Only a few times did we have contact with the people who used the office. We were usually out and about during the day when they were there. Although the cleaning girl came in sporadically, I saw her only once. The place didn’t get very dirty. Sometimes she did laundry and dried it on racks in a vacant room. People who came in during the day often left dirty dishes that seldom got washed unless we did them.

The maid came in one morning before we left, with a baguette and an orange soda. She said something about “Coke,” but she knew little more English than we did Somali. Finally, I figured out that she wanted to eat her breakfast before working, which she did. Bread and soda. I hope she had more nourishing meals later in the day.
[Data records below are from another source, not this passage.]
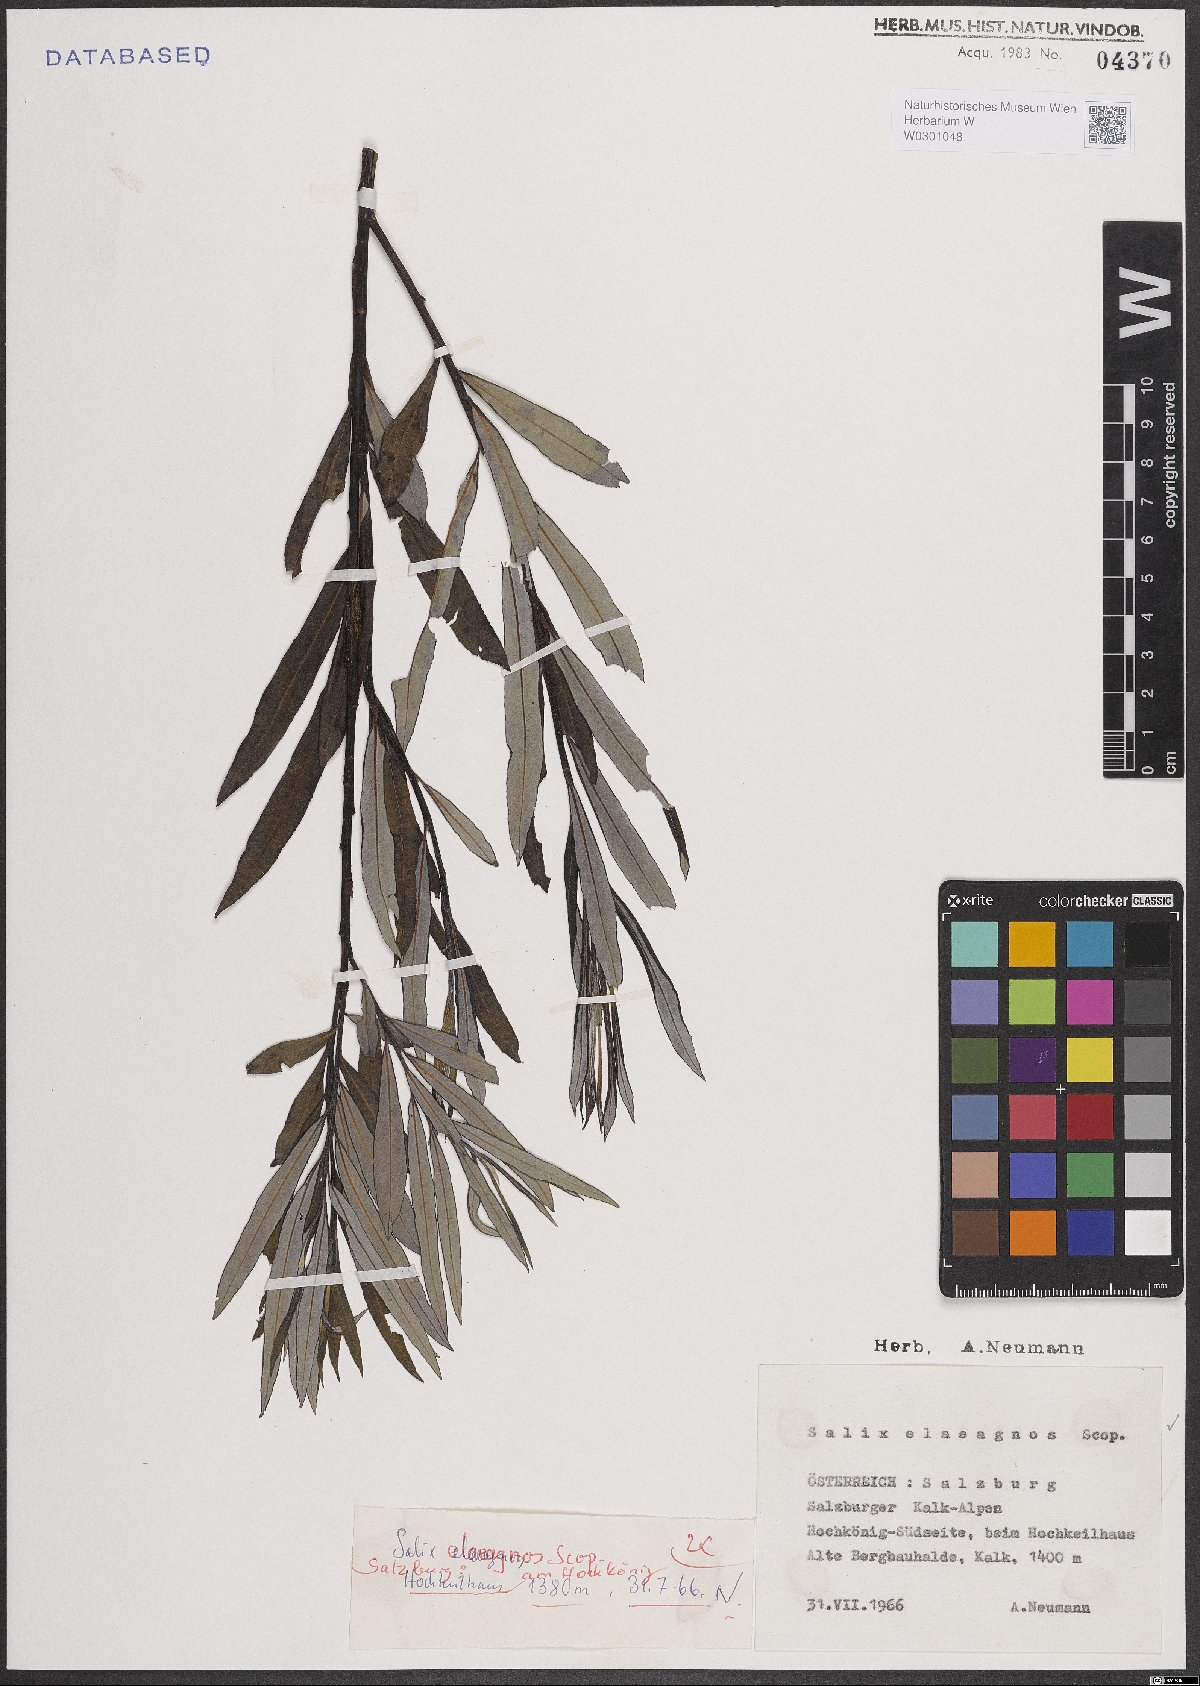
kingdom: Plantae
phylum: Tracheophyta
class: Magnoliopsida
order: Malpighiales
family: Salicaceae
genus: Salix
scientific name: Salix eleagnos
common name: Elaeagnus willow
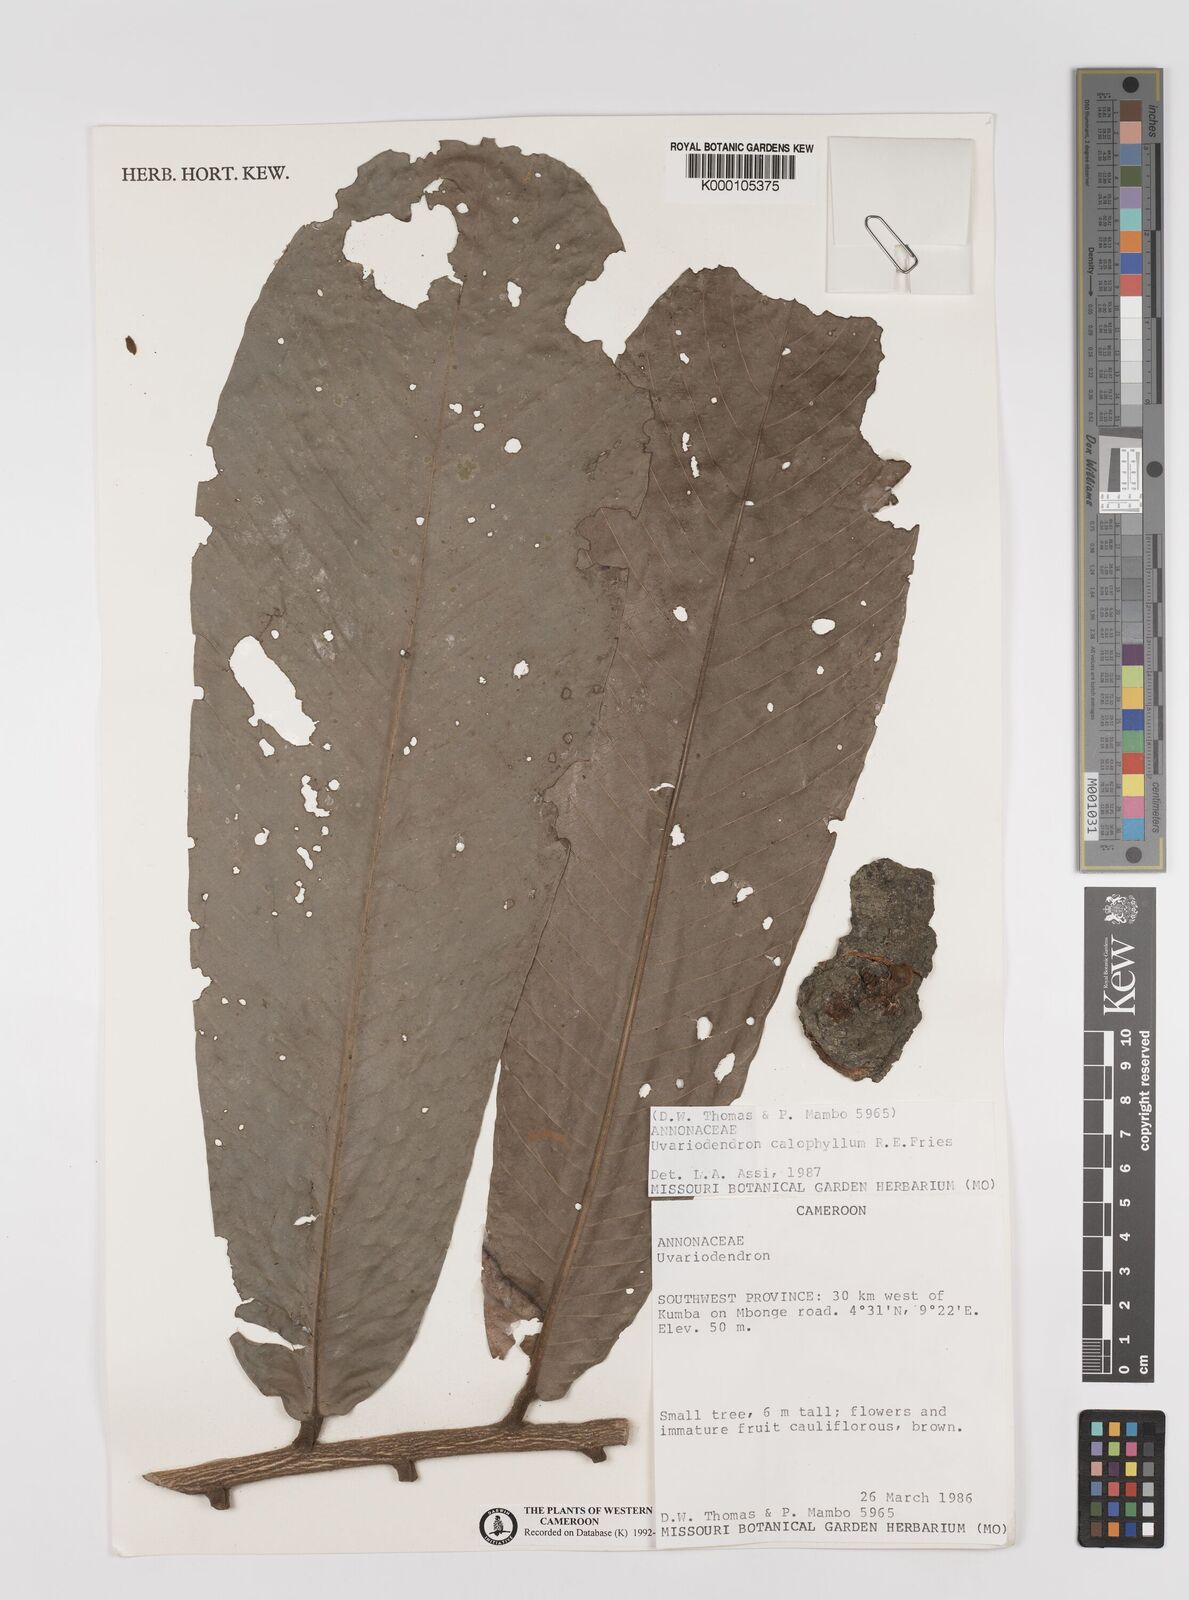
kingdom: Plantae
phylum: Tracheophyta
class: Magnoliopsida
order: Magnoliales
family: Annonaceae
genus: Uvariodendron
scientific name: Uvariodendron calophyllum
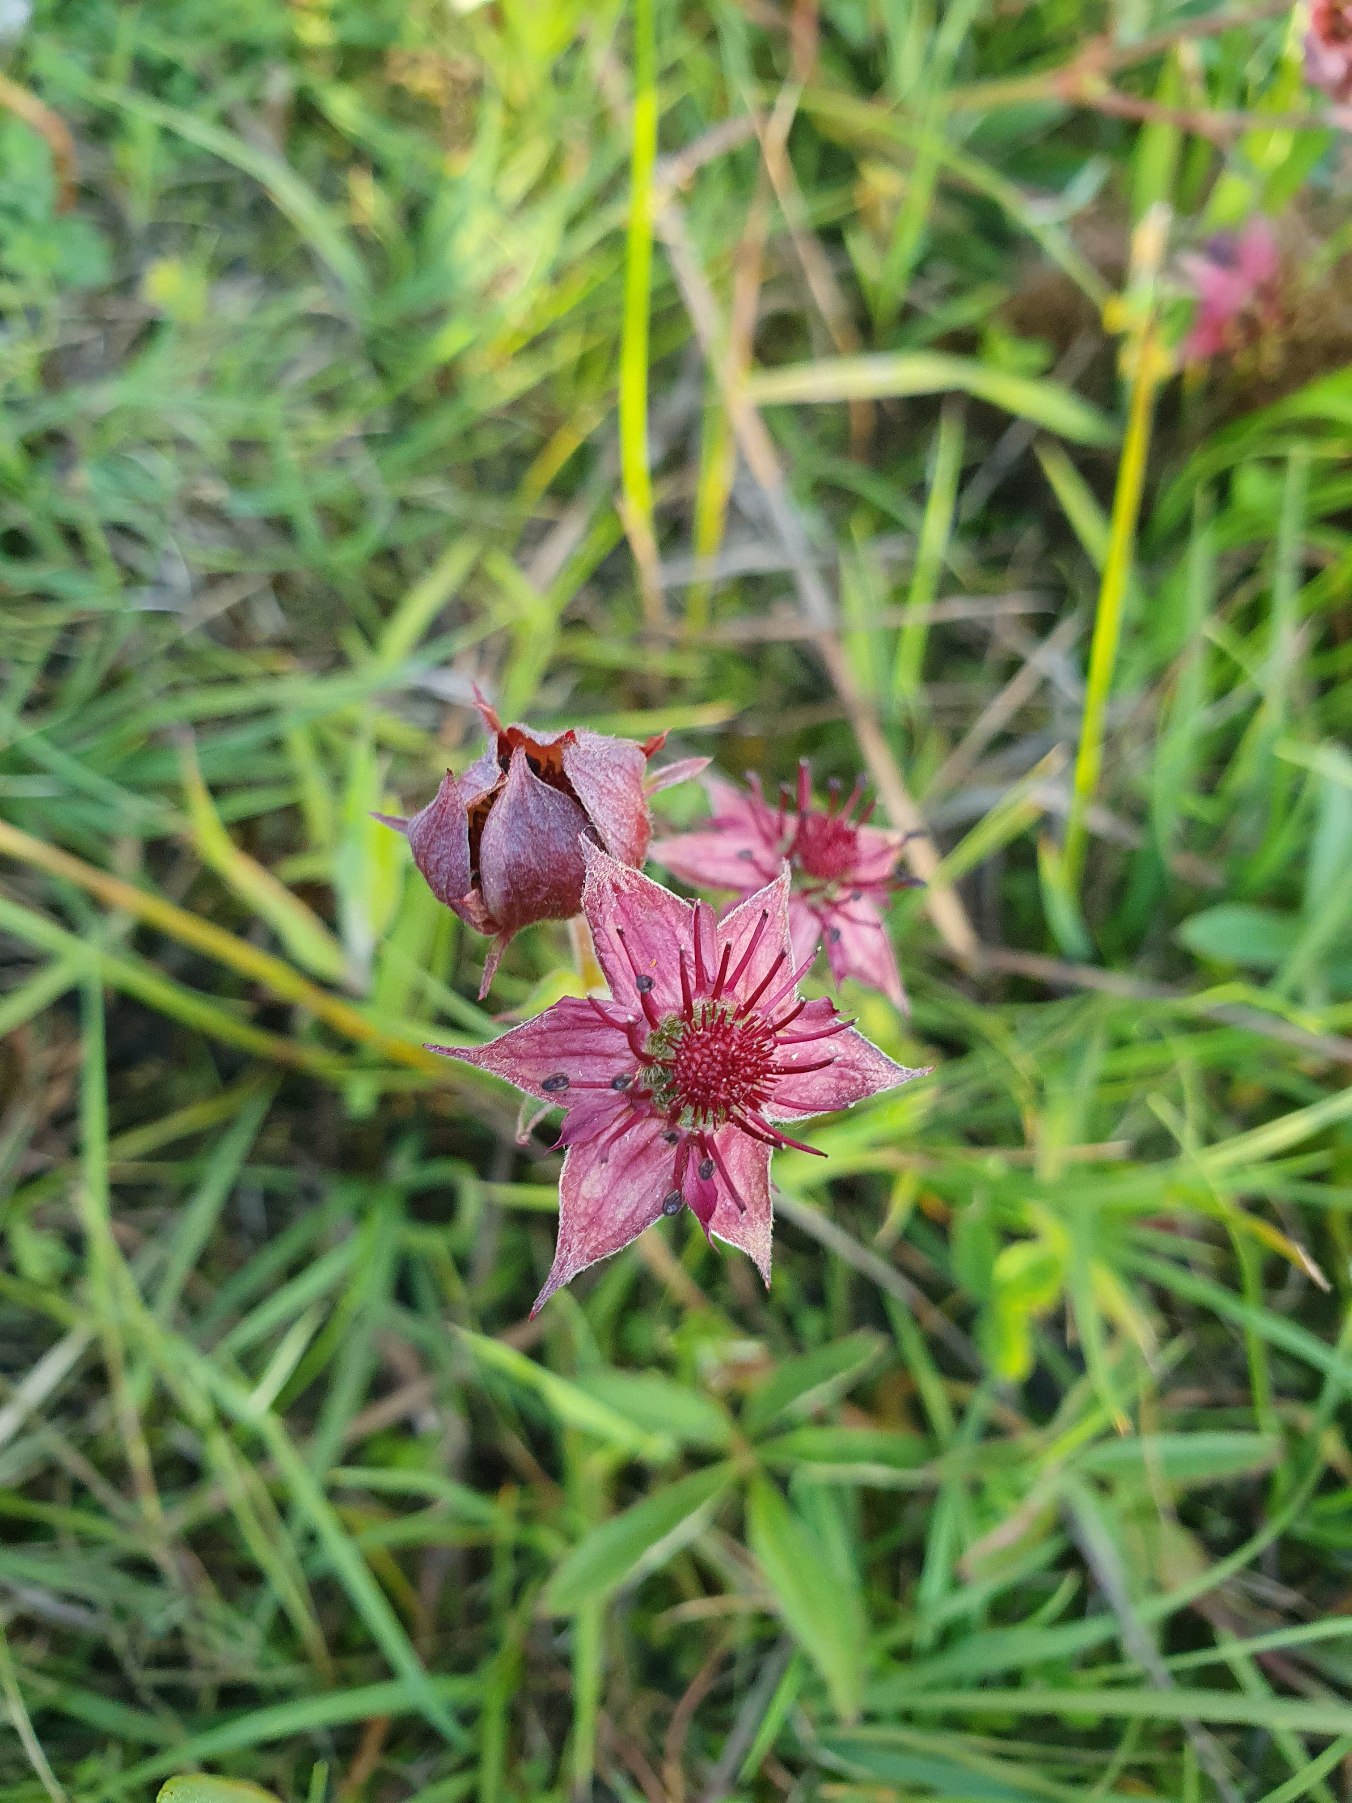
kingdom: Plantae
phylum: Tracheophyta
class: Magnoliopsida
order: Rosales
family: Rosaceae
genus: Comarum
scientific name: Comarum palustre
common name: Kragefod
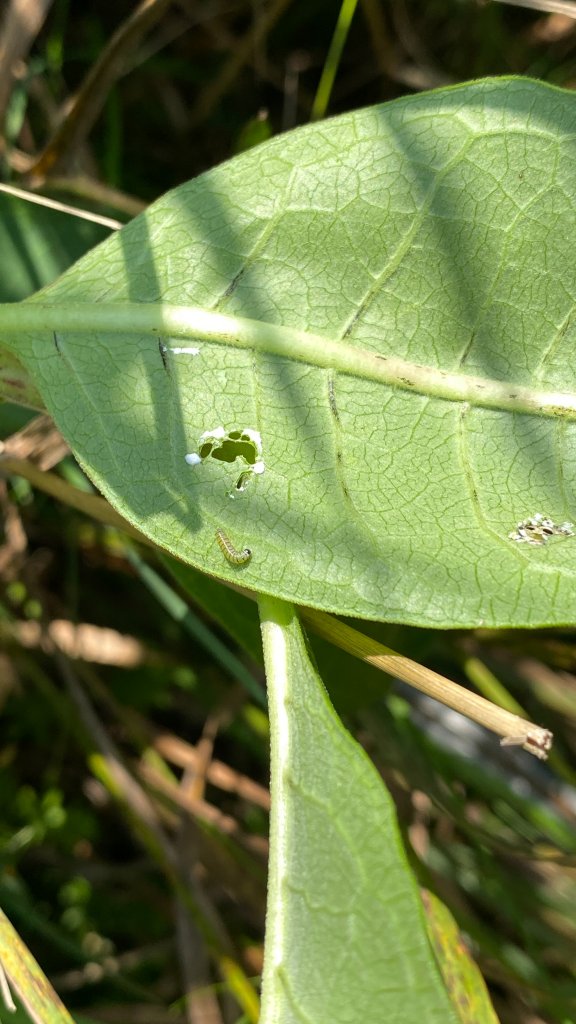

We had little contact with other inhabitants of the apartment building, other than the watchman. Every gated compound has a watchman who lives on the property in a roofed shelter. His job, besides keeping an eye on things, is to open and close the gates. When residents get ready to leave in their car, he’ll open and close the gate for them. When they drive home, they toot the horn and he’ll open the gate. There is a small gate for pedestrians, which we generally used since Lorraine’s house was within walking distance. A few times the latch got messed up, and the watchman came to our rescue.

“Johnny’s” shoes

Someone who lives in the building has a pair of flip-flops he kept leaving in the hallway or on the stairs, not always in the same place. Jen said her son Johnny leaves his shoes in the middle of the floor, so we began calling them “Johnny’s shoes.” One day, the flip-flops were nowhere to be seen. We wondered what had happened to “Johnny.” To our relief, his flip-flops were back in the hallway the next day.